South African boards should be looking carefully at King IV’s guidance on board composition and director independence rather than simply trying to impose a one-size-fits-all rule, says Richard Foster CD(SA), a governance advisor, professional non-executive director and Institute of Directors in Southern Africa (IoDSA) facilitator. An overemphasis on independence can actually rob boards of institutional knowledge and experience.
The issue of director independence recently hit business headlines with no fewer than eight members of the Comair board resigning in the past year. The departure of at least four of them has been linked to concerns about their independence expressed by Bidvest.
“Principle 7 of King IV was carefully constructed to indicate that optimal board composition required a balance to be struck between knowledge, skills, experience, diversity and independence.
Independence has to be seen within the context of the total composition of the board and its ability to achieve the goal of good governance,” he says. “King IV”s approach is pragmatic and outcomes-based and does not lay down a fixed rule that no director can be considered independent after a nine-year tenure.”
By contrast, the governance codes in the United Kingdom and certain countries in the European Union both prohibit directors from serving longer than a nine-year term.
King IV specifically states that independent non-executive directors may serve for longer than nine years if a vigorous assessment is conducted annually to establish that the director “exercises objective judgement and there is no interest, position, association or relationship which, when judged from the perspective of a reasonable and informed third party, is likely to influence unduly or cause bias in decision-making” (Recommended Practice 29).
“The litmus test must always be the individual director’s contribution to the board, not his or her length of service,” Foster argues. “By the same token, a wholesale rotation of the board unless particular circumstances dictate risks losing institutional memory, which in turn could compromise the board’s ability to govern effectively.”
Another consideration is that long-tenured directors can actually make a positive contribution to the organisation’s performance. Research shows that in the United States, where there are no explicit term limits for directors, 24% of independent directors have “continuously served in the same firm for fifteen years or more”. The research shows that firms with one such long-tenured director “exhibit superior performance, a lower risk of outside litigation, and higher disclosure and information acquisition”.

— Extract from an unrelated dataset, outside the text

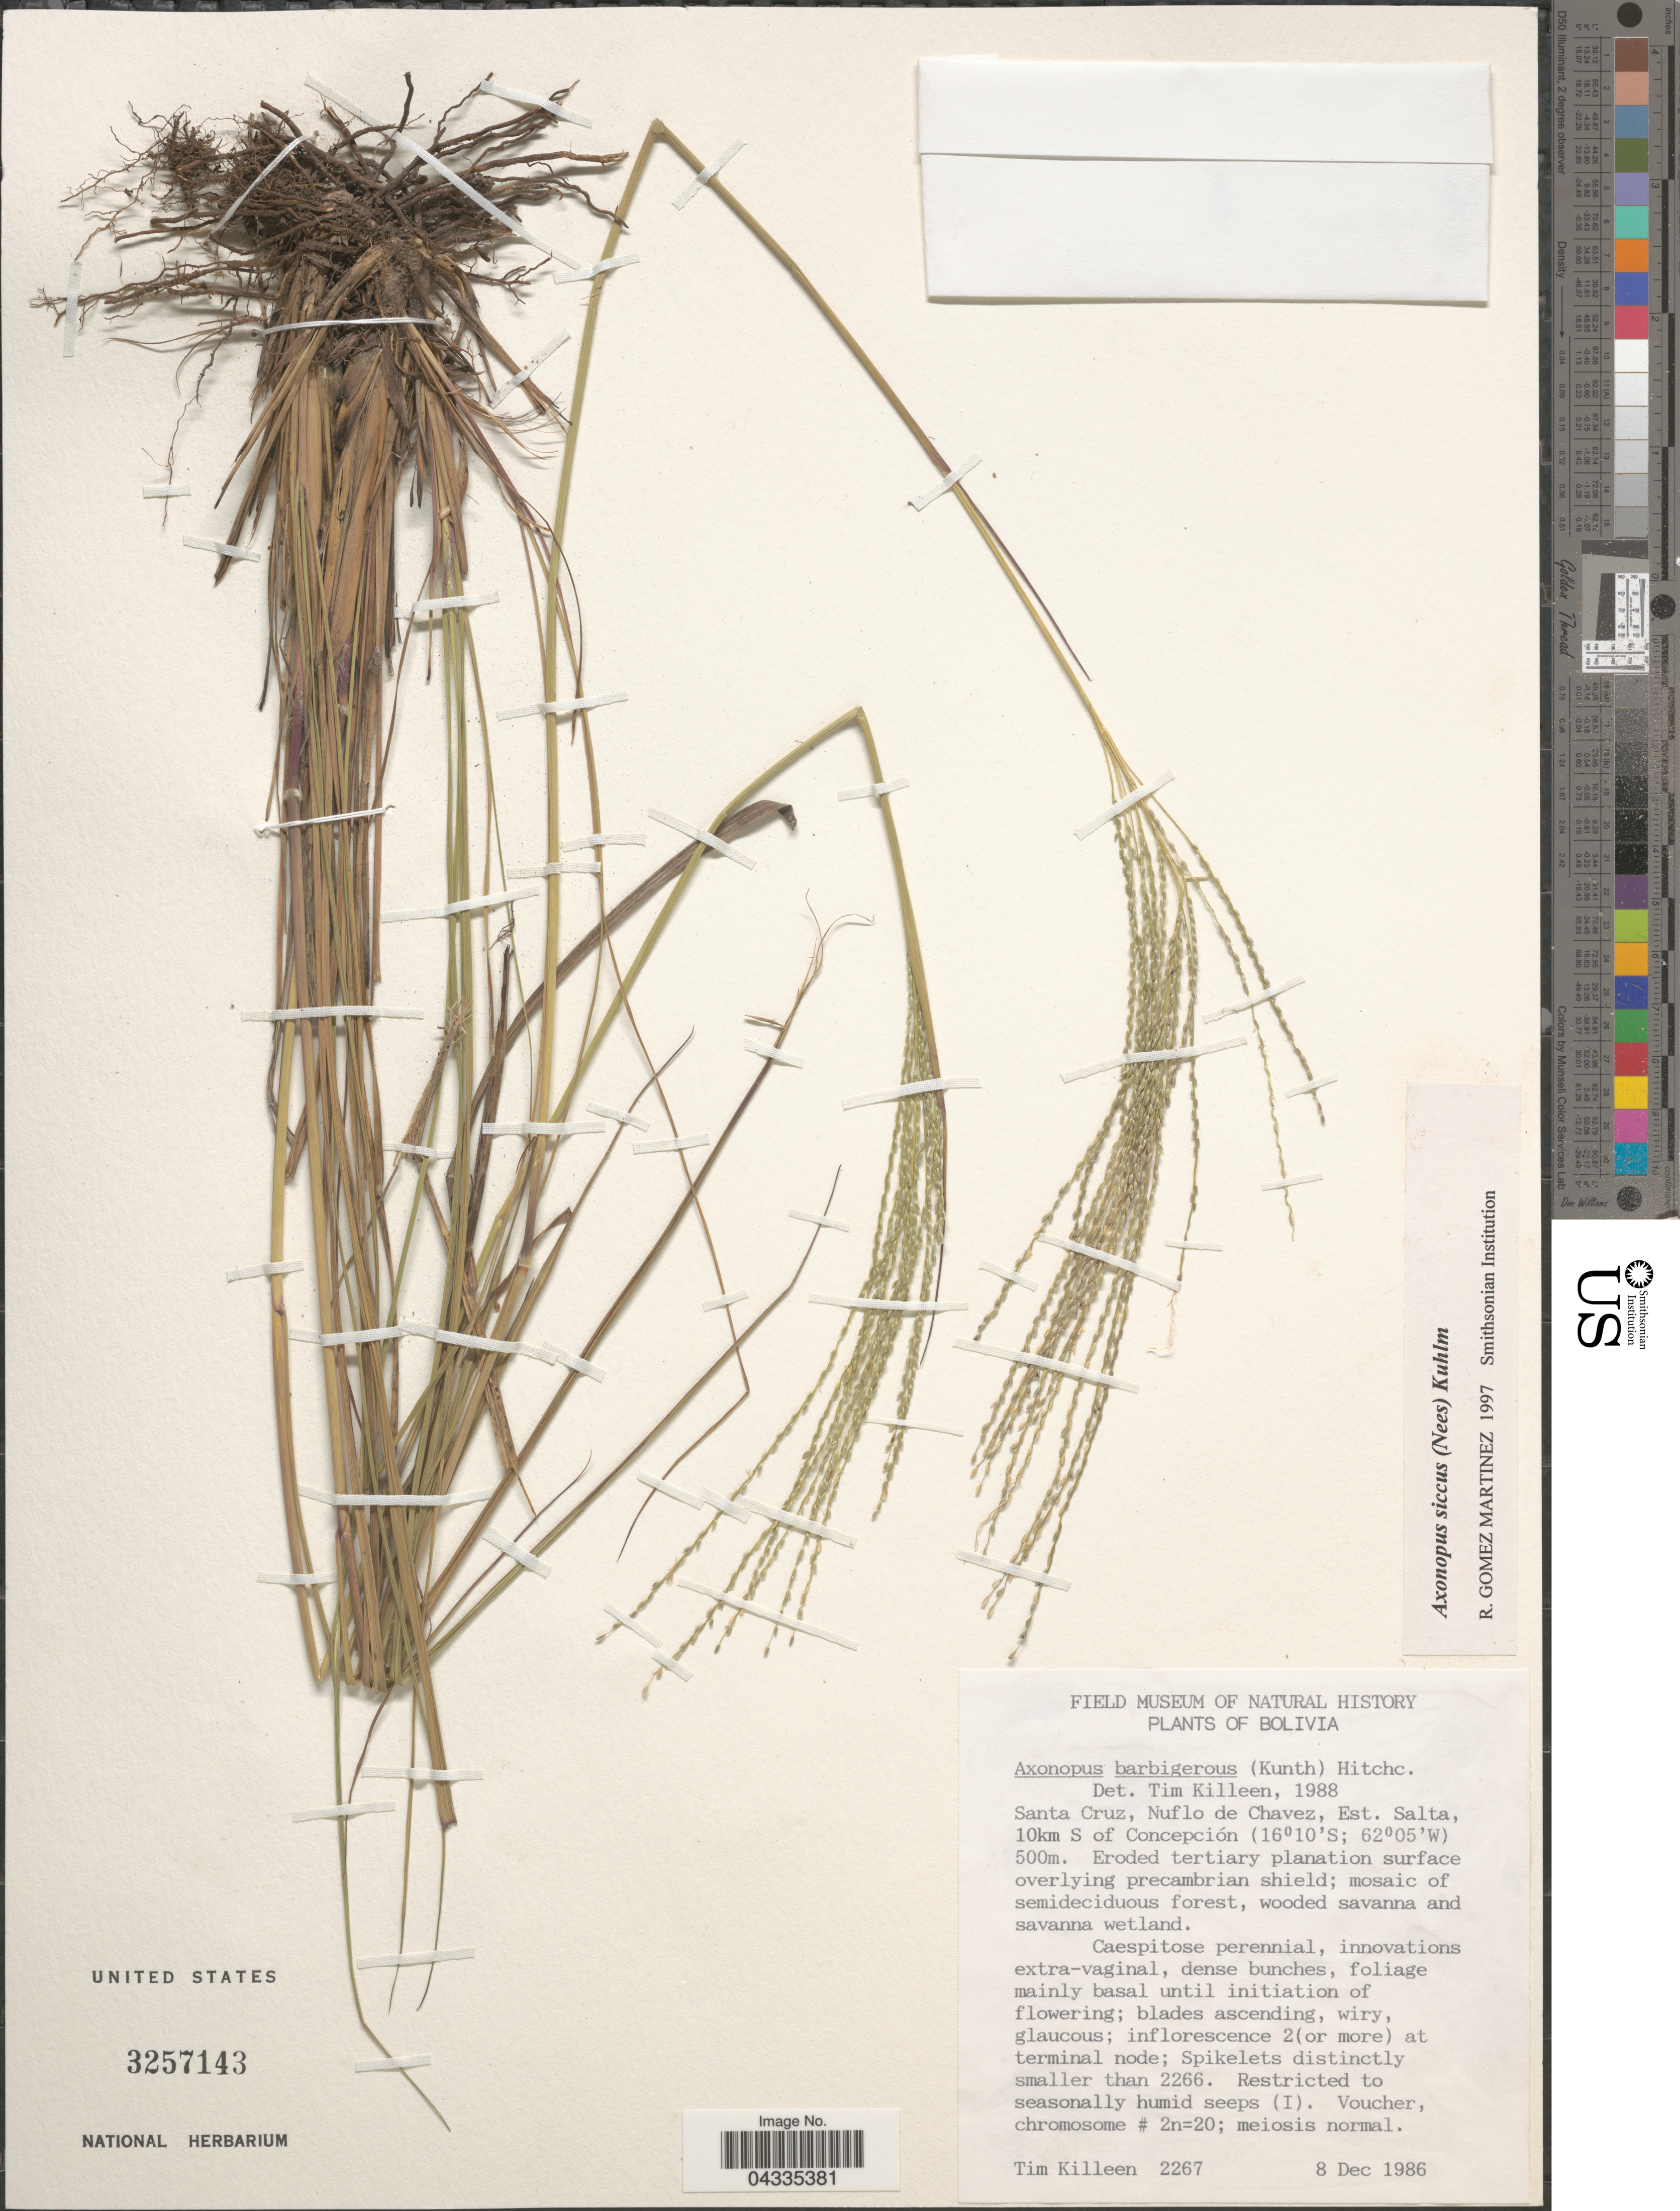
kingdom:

Foster adds that there are no hard-and-fast rules. Some directors can retain their independence over many years, while others remain valuable but might need to be reclassified simply as ‘non-executive” over time.
Given the concern that many institutional investors feel about the independence of non-executives, Foster says that boards should take steps to evaluate the independence of long-serving directors rigorously and to communicate both their methodology and the reasons for their conclusions.
“Disclosure is one of the pillars of King IV because it supports the imperative to apply the practices, not for their own sake, but to achieve the outcomes outlined in its 17 Principles,’ he says. “Having a good succession plan in place is further evidence of ongoing and meaningful evaluation, as are structured opportunities for key institutional shareholders to meet with independent directors.”
Vikeshni Vandayar, Executive: Governance and Corporate Services at the IoDSA, says that the Institute is currently developing an online tool that organisations can use to probe the independence of their governing bodies. “Assessing independence is part of our board appraisal process, but we have realised that there is a need for a standalone product to guide boards. There are many dimensions to independence, and they are affected by the legislation and governance codes that apply.”